Work item A: Quote the forum thread about older Nikon bodies from "## TickleMyElmo (Aug" up to and including "really enjoyed it....".

··· Text ···

# Older Nikon body for a photo newb?



## Nubster (Aug 9, 2011)

Friend of mine is really wanting to get in to photography and wants a DSLR but has little money. I suggested an older used body. So I was looking around and I found the following bodies for very close to the same price...just looking for thoughts on which would be the better ones to consider...

D40
D50
D70 - Had one...nice little camera.
D70S
D80 - Had one, loved it, might be just out of his budget, it's the most expensive one on the list.
D100
D3000


----------



## TickleMyElmo (Aug 13, 2009)

Go for the D40, awesome little camera! Cheap too, you can find them for like $250 for the body, maybe $300 with a kit lens. I had one as a walk around camera for a while, I really enjoyed it....


----------



## zdnet (Aug 13, 2010)

Nubster said:


> Friend of mine is really wanting to get in to photography and wants a DSLR but has little money. I suggested an older used body. So I was looking around and I found the following bodies for very close to the same price...just looking for thoughts on which would be the better ones to consider...
> 
> D40
> D50
> ...


Note that D40, D50, and D3000 do NOT support commander mode with their built-in flash. The rest in your list do.


----------



## FinalJenemba (Dec 2, 2011)

Skip the D100 and the mini Nikons. The D80 is worth over the others by a mile. Is there any way he can swing a D200? It can save money in the long ring since it can meter classic glass...


----------



## Nubster (Aug 9, 2011)

··· Material provided ···

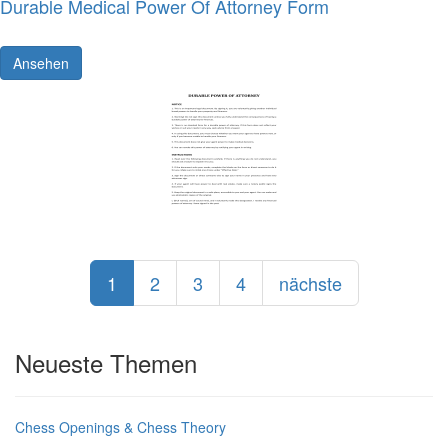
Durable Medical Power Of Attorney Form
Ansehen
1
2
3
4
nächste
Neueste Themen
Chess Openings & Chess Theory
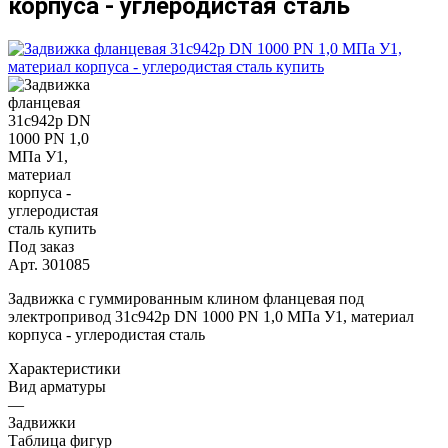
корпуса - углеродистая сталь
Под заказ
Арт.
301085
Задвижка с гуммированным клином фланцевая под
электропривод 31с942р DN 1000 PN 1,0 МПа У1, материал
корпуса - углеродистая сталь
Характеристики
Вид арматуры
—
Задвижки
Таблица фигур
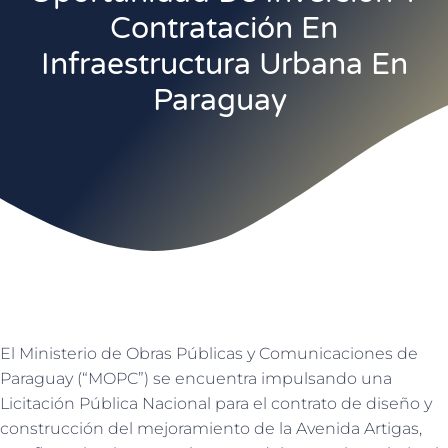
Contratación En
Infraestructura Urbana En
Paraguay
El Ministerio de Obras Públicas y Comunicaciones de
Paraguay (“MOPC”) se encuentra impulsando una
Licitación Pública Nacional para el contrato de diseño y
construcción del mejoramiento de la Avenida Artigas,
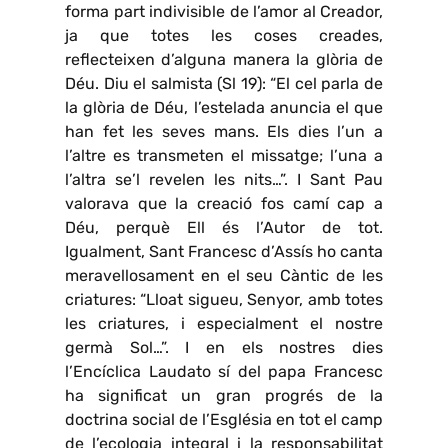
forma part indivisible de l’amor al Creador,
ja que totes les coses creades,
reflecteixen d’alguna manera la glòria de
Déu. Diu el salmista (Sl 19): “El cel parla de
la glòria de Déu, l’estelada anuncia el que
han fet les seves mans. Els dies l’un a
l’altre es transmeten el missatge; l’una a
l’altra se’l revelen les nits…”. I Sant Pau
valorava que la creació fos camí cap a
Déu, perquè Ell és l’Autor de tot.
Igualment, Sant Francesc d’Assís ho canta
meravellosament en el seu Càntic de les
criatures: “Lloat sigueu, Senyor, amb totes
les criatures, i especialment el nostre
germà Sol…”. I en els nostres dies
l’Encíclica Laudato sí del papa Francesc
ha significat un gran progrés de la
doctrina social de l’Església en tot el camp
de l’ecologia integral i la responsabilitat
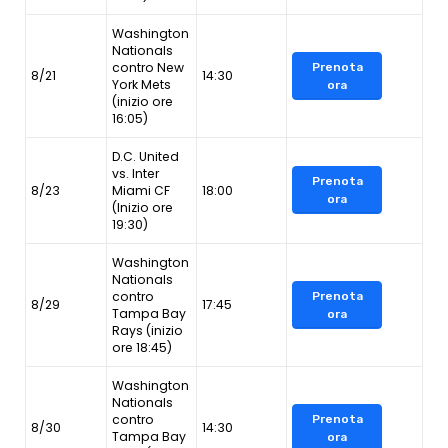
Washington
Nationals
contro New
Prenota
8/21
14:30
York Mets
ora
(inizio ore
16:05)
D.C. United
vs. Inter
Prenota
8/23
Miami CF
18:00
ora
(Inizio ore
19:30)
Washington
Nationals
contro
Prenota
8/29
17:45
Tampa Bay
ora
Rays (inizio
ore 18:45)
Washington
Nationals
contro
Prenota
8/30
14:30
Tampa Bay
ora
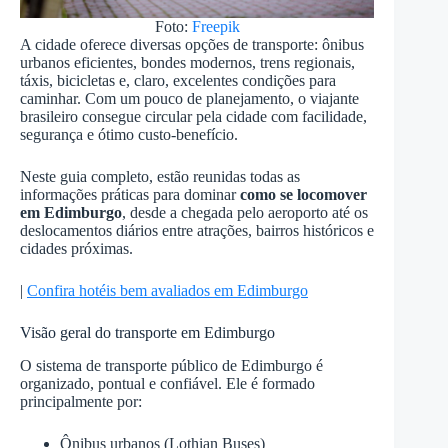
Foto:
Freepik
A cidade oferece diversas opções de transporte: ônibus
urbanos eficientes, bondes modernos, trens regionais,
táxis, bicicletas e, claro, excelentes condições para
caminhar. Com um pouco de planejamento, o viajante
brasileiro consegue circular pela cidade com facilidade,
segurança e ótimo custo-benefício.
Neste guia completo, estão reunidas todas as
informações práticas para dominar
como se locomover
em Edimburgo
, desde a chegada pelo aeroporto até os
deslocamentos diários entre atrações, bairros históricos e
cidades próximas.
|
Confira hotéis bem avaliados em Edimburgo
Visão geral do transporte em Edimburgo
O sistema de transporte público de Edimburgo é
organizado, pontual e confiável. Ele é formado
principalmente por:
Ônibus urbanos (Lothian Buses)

···

Work item B: Print the extracted page text data from the start of the listing up to and including the line with "Таблица фигур". Leave the pictures out of your answer.

Result A:
## TickleMyElmo (Aug 13, 2009)

Go for the D40, awesome little camera! Cheap too, you can find them for like $250 for the body, maybe $300 with a kit lens. I had one as a walk around camera for a while, I really enjoyed it....

Result B:
Durable Medical Power Of Attorney Form
Ansehen
1
2
3
4
nächste
Neueste Themen
Chess Openings & Chess Theory
корпуса - углеродистая сталь
Под заказ
Арт.
301085
Задвижка с гуммированным клином фланцевая под
электропривод 31с942р DN 1000 PN 1,0 МПа У1, материал
корпуса - углеродистая сталь
Характеристики
Вид арматуры
—
Задвижки
Таблица фигур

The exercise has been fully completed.